Confucius dit à ce sujet : "L'homme noble demeure dans sa chambre. S'il prononce bien ses paroles, il trouve un assentiment à une distance de plus de mille milles : combien plus dans son voisinage ! Si l'homme noble demeure dans sa chambre et ne prononce pas bien ses paroles, il trouve une contradiction à une distance de plus de mille milles : combien plus dans son voisinage !
Les paroles viennent de l'essence de la personne et exercent leur influence sur les humains. Les oeuvres naissent tout près et deviennent visibles au loin. Les paroles et les oeuvres sont les gonds de l'homme noble et les ressorts de son arbalète. Lorsque ces gonds et ces ressorts fonctionnent, ils apportent l'honneur ou la honte. A l'aide des paroles et des oeuvres, l'homme noble meut le ciel et la terre. Ne convient-il pas, dès lors, d'être prudent ?".

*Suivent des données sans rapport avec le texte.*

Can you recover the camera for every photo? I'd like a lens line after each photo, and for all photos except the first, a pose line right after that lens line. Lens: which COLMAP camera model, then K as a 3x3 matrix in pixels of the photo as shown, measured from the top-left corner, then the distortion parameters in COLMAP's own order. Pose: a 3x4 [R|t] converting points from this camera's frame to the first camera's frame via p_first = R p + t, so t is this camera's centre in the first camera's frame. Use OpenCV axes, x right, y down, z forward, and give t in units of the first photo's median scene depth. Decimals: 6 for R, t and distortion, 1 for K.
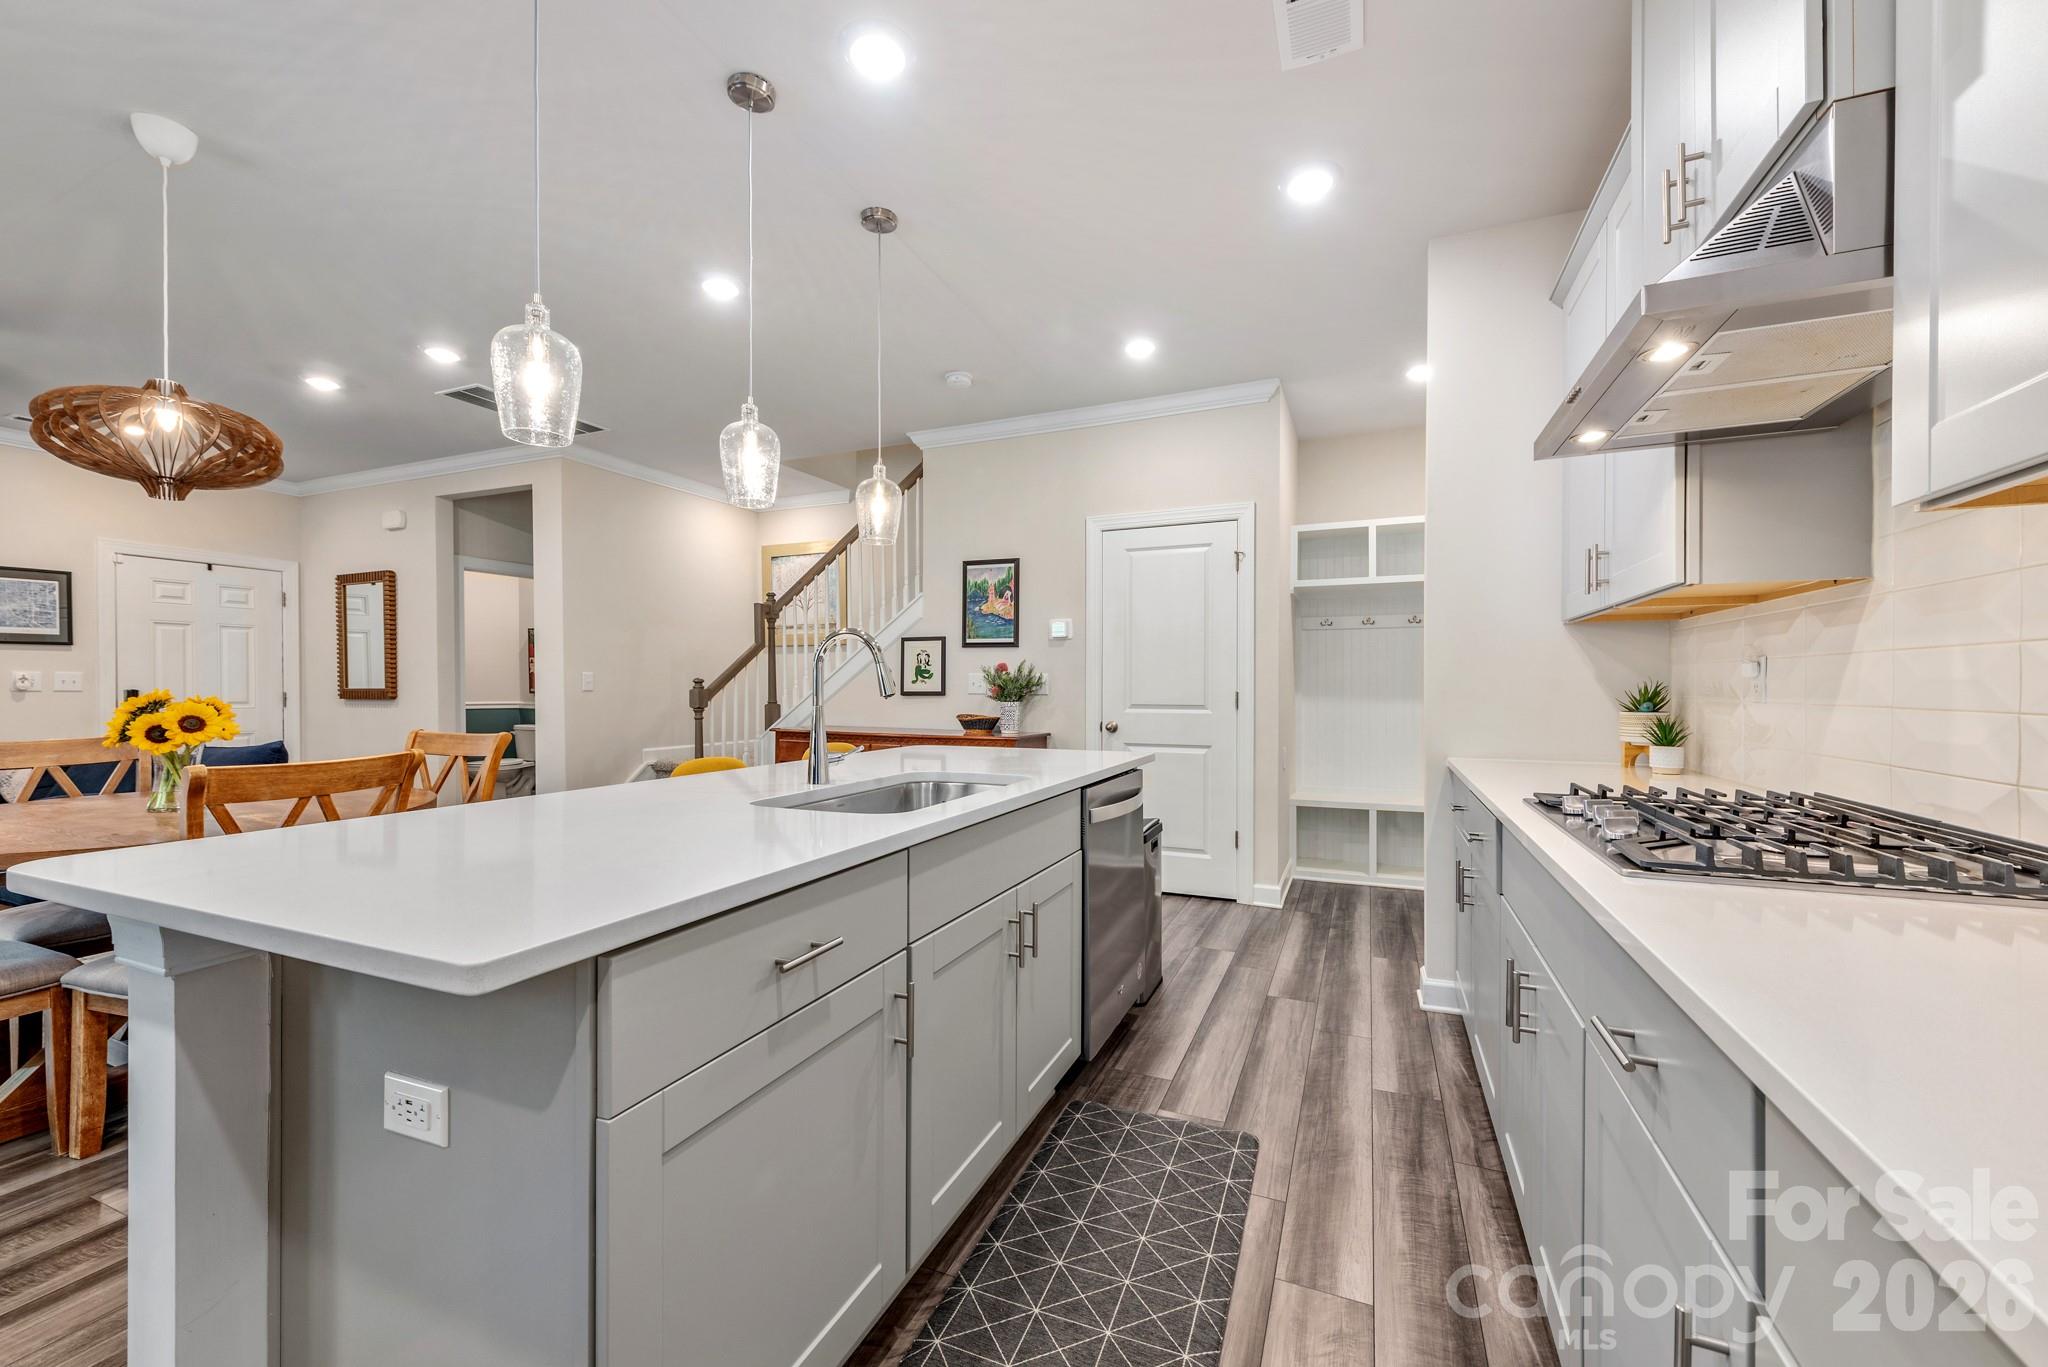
lens RADIAL K [[802.4, 0, 1029.7], [0, 802.4, 685.0], [0, 0, 1]] dist [0.010271, -0.000380]
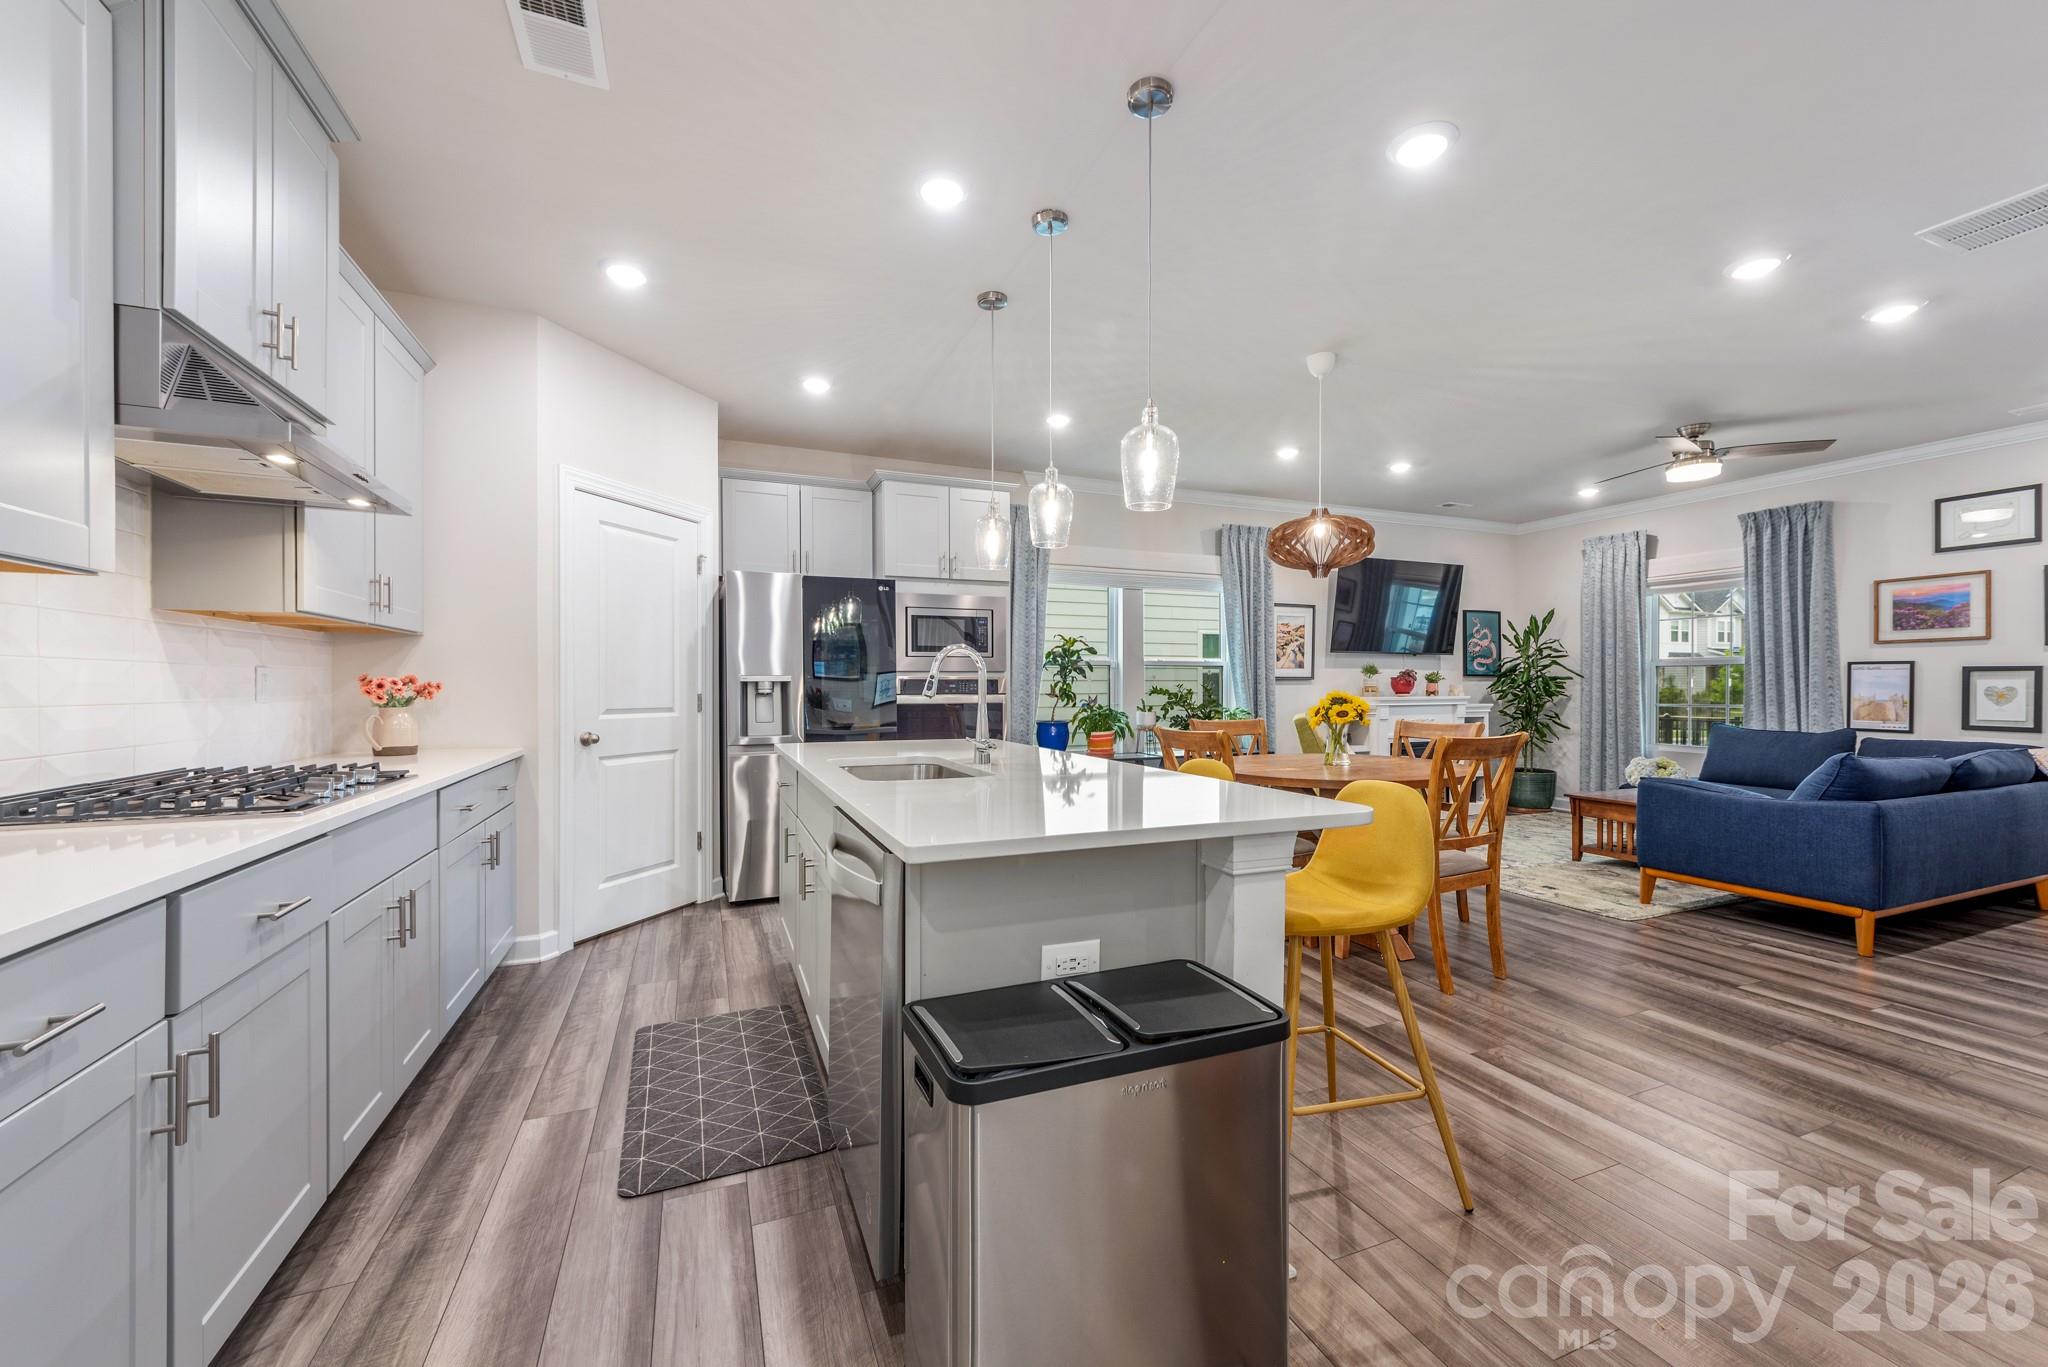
lens RADIAL K [[796.0, 0, 1034.7], [0, 796.0, 690.6], [0, 0, 1]] dist [0.014946, -0.004939]
pose [[-0.696176, 0.002082, -0.717868, 0.257649], [-0.000043, 0.999996, 0.002942, -0.000601], [0.717871, 0.002079, -0.696173, 0.836898]]
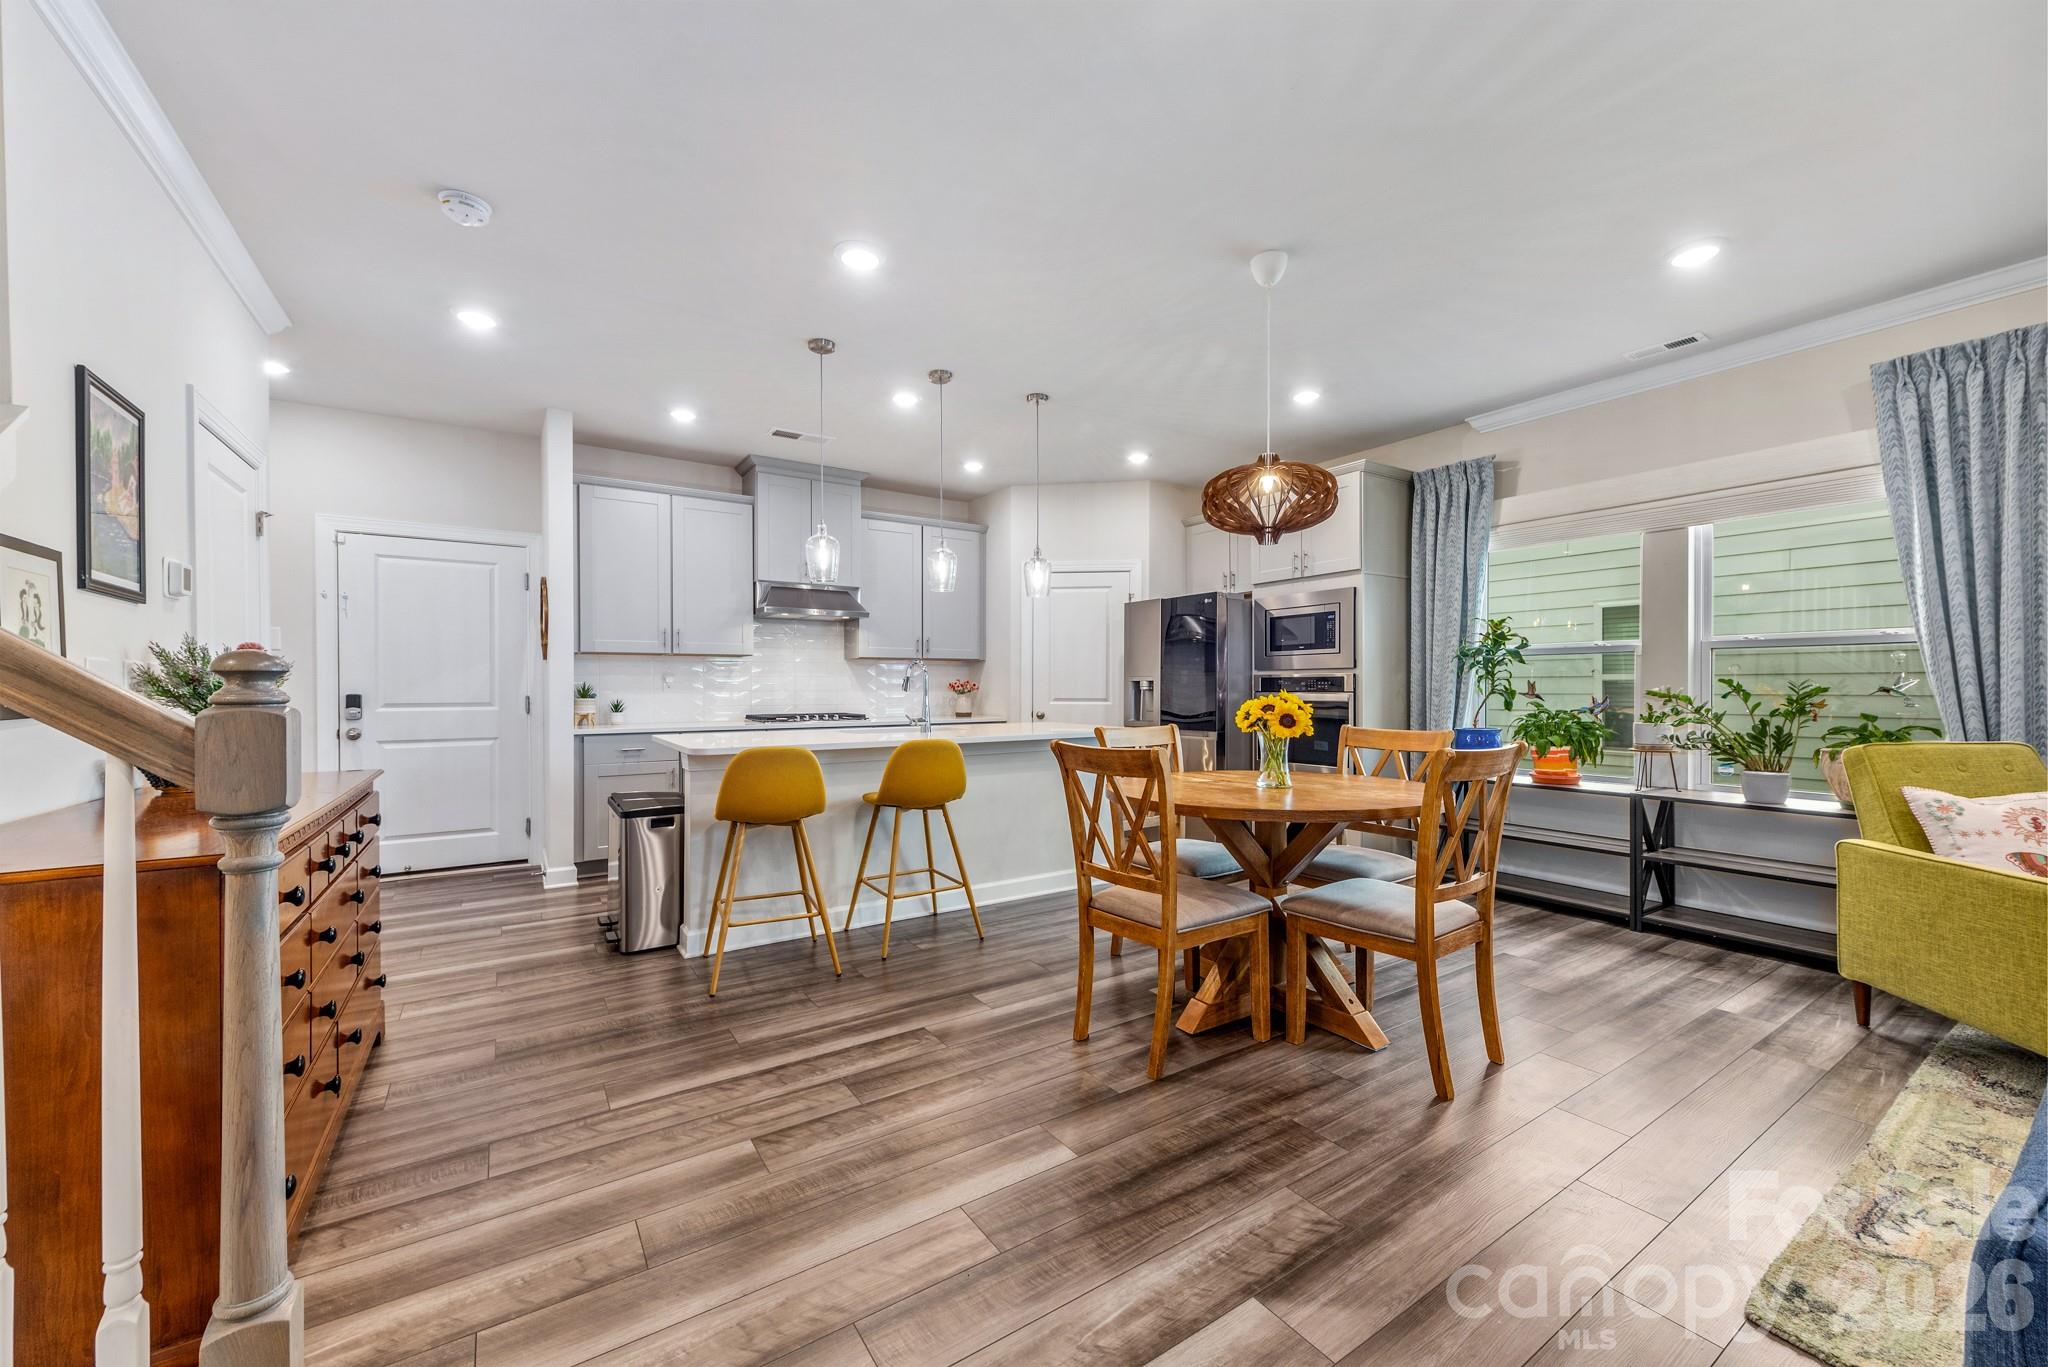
lens RADIAL K [[796.0, 0, 1034.7], [0, 796.0, 690.6], [0, 0, 1]] dist [0.014946, -0.004939]
pose [[-0.835928, -0.004585, 0.548820, -0.699363], [-0.001442, 0.999980, 0.006158, -0.000107], [-0.548837, 0.004356, -0.835918, 1.103593]]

Six à la troisième place signifie :
Il rencontre un compagnon.
Tantôt il bat le tambour, tantôt il s'arrête.
Tantôt il sanglote, tantôt il chante.

Ici la source de force ne se trouve pas dans l'essence de la personne, mais dans les relations avec d'autres hommes. Si proches que nous soyons d'eux, si notre centre de gravité dépend d'eux, il est inévitable que nous soyons ballottés entre la joie et le chagrin. Tantôt être transporté au septième ciel et pousser des cris de joie, tantôt être accablé jusqu'à la mort, tel est le destin de ceux qui sont asservis à un accord intérieur avec d'autres hommes qui les aiment. On exprime seulement ici la loi qu'il en est bien ainsi. Le point de savoir si cet état est ressenti comme pénible ou au contraire comme le bonheur suprême de l'amour est laissé au jugement de la personne concernée.

Six à la quatrième place signifie :
La lune proche de son plein.
Le cheval d'attelage va, égaré.
Pas de blâme.

Pour augmenter la force de la vérité intérieure, on doit se tourner vers le haut d'où l'on peut recevoir l'illumination, comme la lune du soleil. Mais il convient, ce faisant, d'observer une certaine humilité, comme le fait la lune qui n'est pas pleine. Quand la lune devient pleine en se plaçant directement en face du soleil, elle recommence aussitôt à décroître. De même que l'on doit être humble et plein de respect en face de la source d'illumination, on doit aussi renoncer aux clans. C'est seulement lorsqu'on poursuit son chemin comme un cheval qui court tout droit sans lorgner du côté de son compagnon d'attelage que l'on possède la liberté intérieure qui fait avancer.

Neuf à la cinquième place signifie :
Il possède la vérité qui relie.
Pas de blâme

On montre ici le prince qui rassemble toutes choses, grâce à la force de sa nature. C'est seulement lorsque sa force de caractère est vaste au point de pouvoir influencer tous ceux qui relèvent de son autorité qu'il est tel qu'il doit être. La force de suggestion doit émaner du souverain. Elle reliera et unira fermement tous ses sujets. Sans cette force centrale, toute union extérieure demeure mensongère et se brise au moment décisif.

Neuf en haut signifie :
Le chant du coq pénétrant jusqu'au ciel.
La persévérance apporte l'infortune.

On peut se fier au coq. Il chante quand vient le matin. Toutefois il ne peut pas voler lui-même au ciel. Il se contente de lancer son cri. Ainsi on peut susciter la foi par de simples paroles. Cela réussit à l'occasion. Mais si l'on persiste dans cette manière de faire, les conséquences sont fâcheuses.